Replace missing¶
fast step missing values • NaN
Replace missing values (NaNs) with either a specified constant value or the result of a given function.
Usage¶
The following are the step's expected inputs and outputs and their specific types.
replace_missing(input: column, {"param": value}) -> (output: column)
where the object {"param": value}
is optional in most cases and if present may contain any of the parameters described in the
corresponding section below.
Example¶
The following configuration fills all missing values with the string "unknown":
replace_missing(ds.occupation, {"value": "unknown"}) -> (ds.occupation_filled)
More examples
The following configuration fills all missing values with the maximum of the column:
replace_missing(ds.numbers, {"function": "max"}) -> (ds.numbers_filled)
Inputs¶
input: column
An arbitrary column, potentially containing missing values (NaN).
Outputs¶
output: column
A copy of the input column where missing values have been replaced by a constant.
Parameters¶
value: number | string | null | array
The constant to use to fill in missing values (normally of same type as original column).
function: string
Fill missing values with the result of a given function.
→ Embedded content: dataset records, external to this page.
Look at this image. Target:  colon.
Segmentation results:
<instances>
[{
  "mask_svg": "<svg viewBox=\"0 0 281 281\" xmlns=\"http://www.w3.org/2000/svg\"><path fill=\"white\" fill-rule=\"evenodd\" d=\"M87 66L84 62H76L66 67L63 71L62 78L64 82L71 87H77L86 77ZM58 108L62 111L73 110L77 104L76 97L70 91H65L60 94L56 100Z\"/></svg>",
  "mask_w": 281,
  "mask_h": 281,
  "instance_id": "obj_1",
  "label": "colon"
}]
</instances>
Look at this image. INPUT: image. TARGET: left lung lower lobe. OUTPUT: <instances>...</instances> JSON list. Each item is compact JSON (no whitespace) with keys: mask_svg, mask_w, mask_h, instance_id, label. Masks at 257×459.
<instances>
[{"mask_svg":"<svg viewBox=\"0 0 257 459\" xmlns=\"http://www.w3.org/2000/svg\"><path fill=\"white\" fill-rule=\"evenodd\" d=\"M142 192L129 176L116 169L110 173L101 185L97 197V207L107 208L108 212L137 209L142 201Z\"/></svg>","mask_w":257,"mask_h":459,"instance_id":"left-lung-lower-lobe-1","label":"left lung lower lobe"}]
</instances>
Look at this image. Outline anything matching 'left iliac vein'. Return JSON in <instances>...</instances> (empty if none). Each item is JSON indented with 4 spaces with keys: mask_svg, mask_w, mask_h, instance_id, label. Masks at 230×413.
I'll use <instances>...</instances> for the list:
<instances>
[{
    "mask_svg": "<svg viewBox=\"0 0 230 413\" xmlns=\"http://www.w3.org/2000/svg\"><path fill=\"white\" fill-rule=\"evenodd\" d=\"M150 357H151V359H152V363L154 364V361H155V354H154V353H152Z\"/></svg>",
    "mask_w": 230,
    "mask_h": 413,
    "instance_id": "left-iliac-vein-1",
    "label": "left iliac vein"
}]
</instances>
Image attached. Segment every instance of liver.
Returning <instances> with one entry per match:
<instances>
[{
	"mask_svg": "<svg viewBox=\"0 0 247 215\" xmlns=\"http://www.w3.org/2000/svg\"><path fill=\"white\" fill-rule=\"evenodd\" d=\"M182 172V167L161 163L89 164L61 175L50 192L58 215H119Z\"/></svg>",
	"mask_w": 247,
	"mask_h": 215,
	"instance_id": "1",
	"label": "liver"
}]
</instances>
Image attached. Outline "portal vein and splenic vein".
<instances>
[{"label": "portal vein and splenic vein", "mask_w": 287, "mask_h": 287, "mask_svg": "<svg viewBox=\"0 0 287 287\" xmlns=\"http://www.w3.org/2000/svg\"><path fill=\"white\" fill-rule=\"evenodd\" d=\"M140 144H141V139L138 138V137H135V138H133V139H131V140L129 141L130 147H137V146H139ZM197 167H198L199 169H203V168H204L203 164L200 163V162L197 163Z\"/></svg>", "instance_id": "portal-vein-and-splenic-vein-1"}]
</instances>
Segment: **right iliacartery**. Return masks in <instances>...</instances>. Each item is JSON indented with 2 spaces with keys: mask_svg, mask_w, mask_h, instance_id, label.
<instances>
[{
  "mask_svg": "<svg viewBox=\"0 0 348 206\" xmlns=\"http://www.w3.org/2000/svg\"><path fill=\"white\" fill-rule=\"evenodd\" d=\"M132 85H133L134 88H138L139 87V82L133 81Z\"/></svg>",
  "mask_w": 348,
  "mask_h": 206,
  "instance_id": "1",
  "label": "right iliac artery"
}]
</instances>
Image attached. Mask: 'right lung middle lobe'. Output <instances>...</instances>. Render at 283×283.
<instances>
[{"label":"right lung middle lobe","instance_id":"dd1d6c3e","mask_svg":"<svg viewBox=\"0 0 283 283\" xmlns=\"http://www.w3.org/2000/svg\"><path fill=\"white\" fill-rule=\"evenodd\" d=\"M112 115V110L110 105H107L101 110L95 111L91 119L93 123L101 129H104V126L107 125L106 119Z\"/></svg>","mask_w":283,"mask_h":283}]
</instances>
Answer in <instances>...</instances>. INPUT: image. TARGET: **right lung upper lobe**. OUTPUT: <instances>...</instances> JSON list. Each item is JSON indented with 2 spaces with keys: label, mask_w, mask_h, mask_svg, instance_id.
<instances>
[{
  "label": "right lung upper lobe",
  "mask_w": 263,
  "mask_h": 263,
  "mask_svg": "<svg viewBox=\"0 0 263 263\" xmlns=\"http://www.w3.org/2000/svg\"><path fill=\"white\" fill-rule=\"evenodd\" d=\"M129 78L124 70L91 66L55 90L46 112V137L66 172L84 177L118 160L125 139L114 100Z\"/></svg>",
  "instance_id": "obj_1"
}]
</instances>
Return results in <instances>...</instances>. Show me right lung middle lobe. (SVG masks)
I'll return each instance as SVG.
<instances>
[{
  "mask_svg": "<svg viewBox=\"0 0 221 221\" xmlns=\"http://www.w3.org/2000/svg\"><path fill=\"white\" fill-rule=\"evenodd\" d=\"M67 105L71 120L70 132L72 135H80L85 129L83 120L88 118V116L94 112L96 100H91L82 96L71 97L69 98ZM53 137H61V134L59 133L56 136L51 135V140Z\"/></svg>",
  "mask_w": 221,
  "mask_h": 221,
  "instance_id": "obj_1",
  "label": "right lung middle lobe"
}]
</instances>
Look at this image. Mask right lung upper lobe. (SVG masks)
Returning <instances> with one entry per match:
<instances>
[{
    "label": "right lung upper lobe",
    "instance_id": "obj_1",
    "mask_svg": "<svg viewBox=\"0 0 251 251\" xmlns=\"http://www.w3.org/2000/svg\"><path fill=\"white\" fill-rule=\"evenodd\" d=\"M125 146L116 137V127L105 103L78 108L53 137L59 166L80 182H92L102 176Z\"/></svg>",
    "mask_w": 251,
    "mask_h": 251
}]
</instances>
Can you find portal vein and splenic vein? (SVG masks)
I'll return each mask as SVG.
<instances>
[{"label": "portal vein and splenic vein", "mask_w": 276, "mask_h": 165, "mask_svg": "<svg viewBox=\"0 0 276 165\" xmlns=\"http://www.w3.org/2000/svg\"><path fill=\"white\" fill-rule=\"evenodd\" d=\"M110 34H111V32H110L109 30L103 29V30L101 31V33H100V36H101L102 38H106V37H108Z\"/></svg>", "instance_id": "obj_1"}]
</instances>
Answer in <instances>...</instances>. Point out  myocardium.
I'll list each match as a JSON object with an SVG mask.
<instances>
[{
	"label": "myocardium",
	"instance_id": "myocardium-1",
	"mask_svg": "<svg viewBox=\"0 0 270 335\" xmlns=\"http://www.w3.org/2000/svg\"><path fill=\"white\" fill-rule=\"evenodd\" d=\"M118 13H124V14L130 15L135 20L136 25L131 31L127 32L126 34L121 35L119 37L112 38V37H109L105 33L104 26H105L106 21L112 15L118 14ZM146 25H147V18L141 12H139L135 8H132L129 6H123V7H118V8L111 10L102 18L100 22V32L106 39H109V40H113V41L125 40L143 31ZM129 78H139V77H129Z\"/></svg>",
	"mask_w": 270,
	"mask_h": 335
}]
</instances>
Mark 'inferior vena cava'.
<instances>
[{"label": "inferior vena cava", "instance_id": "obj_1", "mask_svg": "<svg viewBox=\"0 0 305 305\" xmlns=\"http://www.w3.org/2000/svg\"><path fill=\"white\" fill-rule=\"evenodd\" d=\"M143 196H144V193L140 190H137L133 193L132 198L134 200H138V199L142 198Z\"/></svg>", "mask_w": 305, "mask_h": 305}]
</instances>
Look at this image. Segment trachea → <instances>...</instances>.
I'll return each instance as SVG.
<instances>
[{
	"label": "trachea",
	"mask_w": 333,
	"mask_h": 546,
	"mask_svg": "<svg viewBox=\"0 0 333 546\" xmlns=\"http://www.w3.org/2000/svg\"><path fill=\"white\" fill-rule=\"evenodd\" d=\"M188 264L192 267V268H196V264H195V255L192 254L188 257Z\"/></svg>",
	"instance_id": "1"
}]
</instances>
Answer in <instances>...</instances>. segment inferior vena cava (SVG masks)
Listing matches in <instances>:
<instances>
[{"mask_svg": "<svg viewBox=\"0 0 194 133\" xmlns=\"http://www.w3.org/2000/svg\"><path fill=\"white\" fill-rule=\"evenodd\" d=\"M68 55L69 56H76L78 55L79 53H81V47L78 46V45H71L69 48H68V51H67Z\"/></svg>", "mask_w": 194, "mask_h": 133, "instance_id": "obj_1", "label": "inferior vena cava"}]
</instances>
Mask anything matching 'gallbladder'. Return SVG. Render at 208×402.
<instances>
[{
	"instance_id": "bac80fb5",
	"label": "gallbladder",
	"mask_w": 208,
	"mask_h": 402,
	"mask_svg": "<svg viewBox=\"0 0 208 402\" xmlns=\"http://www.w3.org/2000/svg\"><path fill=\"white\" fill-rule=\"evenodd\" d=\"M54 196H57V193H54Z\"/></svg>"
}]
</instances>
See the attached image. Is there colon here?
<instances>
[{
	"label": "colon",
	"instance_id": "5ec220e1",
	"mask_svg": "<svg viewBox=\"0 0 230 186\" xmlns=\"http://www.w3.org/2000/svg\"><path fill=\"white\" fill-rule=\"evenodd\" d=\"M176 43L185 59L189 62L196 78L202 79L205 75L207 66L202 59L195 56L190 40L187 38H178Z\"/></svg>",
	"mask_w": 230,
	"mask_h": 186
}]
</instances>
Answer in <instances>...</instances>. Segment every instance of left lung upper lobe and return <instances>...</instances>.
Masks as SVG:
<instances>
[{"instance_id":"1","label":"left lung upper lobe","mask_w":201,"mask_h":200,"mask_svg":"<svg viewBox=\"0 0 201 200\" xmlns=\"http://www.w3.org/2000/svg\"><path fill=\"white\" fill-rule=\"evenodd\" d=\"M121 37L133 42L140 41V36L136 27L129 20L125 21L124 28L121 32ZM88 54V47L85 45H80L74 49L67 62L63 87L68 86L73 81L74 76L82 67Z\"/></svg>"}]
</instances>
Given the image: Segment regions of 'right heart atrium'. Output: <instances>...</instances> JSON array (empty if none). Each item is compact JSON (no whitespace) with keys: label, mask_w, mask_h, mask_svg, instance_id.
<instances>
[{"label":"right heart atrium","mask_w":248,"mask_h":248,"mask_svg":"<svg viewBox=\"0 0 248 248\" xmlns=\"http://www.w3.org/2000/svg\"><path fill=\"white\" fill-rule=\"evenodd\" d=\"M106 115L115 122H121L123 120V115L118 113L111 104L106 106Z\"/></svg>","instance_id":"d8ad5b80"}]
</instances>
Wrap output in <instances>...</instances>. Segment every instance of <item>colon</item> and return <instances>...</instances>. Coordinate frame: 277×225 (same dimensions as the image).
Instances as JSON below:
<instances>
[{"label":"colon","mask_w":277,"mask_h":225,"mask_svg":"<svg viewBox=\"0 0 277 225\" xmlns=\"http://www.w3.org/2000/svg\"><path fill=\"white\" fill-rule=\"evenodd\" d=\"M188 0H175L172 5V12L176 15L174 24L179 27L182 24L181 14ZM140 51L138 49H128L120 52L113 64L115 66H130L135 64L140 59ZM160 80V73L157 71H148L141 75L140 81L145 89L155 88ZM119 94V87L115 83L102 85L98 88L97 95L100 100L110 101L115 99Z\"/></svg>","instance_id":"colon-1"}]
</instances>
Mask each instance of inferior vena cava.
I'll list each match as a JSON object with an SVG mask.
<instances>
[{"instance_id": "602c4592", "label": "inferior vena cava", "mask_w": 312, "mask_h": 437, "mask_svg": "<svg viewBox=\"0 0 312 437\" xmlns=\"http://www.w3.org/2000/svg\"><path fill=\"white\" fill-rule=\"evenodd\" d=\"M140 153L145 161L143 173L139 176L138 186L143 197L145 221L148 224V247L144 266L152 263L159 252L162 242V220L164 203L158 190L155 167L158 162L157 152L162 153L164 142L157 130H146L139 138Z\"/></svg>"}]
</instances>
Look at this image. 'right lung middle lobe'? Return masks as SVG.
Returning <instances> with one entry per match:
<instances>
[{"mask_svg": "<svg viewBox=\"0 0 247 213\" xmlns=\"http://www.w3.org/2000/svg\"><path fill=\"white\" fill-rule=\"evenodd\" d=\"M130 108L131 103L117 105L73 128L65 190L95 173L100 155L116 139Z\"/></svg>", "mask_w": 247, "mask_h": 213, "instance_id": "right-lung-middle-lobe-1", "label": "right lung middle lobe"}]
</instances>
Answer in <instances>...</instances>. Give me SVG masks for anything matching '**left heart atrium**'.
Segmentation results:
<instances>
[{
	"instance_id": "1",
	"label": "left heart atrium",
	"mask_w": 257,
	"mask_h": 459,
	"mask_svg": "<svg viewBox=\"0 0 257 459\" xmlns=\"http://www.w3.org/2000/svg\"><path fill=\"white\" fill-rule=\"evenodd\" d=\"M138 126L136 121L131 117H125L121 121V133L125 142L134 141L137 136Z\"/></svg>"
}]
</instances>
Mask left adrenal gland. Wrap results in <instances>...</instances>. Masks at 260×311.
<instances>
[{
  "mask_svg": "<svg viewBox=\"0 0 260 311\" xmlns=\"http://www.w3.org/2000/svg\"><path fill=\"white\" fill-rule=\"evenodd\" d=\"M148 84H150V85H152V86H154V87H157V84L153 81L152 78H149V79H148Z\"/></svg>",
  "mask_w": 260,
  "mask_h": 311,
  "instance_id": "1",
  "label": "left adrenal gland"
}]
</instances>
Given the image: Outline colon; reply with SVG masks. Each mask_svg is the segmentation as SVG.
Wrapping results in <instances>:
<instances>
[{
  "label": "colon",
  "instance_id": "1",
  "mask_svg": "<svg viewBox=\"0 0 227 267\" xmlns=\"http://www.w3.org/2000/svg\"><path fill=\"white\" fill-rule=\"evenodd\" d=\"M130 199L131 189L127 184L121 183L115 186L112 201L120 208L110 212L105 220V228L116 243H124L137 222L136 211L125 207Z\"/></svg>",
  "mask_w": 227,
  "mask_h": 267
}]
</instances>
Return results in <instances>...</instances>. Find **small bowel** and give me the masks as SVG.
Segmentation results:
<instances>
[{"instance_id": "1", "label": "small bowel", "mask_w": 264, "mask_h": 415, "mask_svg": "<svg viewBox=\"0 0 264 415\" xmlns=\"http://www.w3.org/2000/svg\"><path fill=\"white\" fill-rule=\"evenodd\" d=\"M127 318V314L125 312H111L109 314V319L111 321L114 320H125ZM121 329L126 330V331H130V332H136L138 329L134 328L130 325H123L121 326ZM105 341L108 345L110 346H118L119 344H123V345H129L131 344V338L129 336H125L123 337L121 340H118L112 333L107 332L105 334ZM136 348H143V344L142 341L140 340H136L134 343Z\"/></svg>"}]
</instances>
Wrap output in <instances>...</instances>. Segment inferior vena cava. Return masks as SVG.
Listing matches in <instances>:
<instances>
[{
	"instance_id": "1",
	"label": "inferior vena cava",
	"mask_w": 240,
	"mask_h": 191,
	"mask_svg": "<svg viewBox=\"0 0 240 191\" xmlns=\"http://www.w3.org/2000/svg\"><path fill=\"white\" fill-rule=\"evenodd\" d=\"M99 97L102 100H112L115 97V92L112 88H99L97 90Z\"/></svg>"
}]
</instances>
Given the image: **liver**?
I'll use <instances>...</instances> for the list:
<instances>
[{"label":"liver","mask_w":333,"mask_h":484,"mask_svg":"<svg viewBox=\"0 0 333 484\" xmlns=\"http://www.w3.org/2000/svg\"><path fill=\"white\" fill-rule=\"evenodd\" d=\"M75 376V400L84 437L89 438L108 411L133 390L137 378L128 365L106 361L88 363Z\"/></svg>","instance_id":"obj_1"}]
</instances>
The following functions can be used:
- max: substitutes the NaN values with the maximum value of a numerical column.
- min: substitutes the NaN values with the minimum value of a numerical column.
- mean: substitutes the NaN values with the mean of a numerical column.
- median: substitutes the NaN values with the median of a numerical column.
- least_freq: substitutes the NaN values with the least frequent value of a column.
- most_freq: substitutes the NaN values with the most frequent value of a column.
- alphabetical_first: substitutes the NaN values with the alphabetically first value of a categorical column.
- alphabetical_first: substitutes the NaN values with the alphabetically last value of a categorical column.
- bfill: for each NaN value, uses the next valid observation to fill it.
- ffill: for each NaN value, propagates the last valid observation forward to fill it.
Must be one of:
"max"
,
"min"
,
"mean"
,
"median"
,
"least_freq"
,
"most_freq"
,
"alphabetical_first"
,
"alphabetical_last"
,
"bfill"
,
"ffill"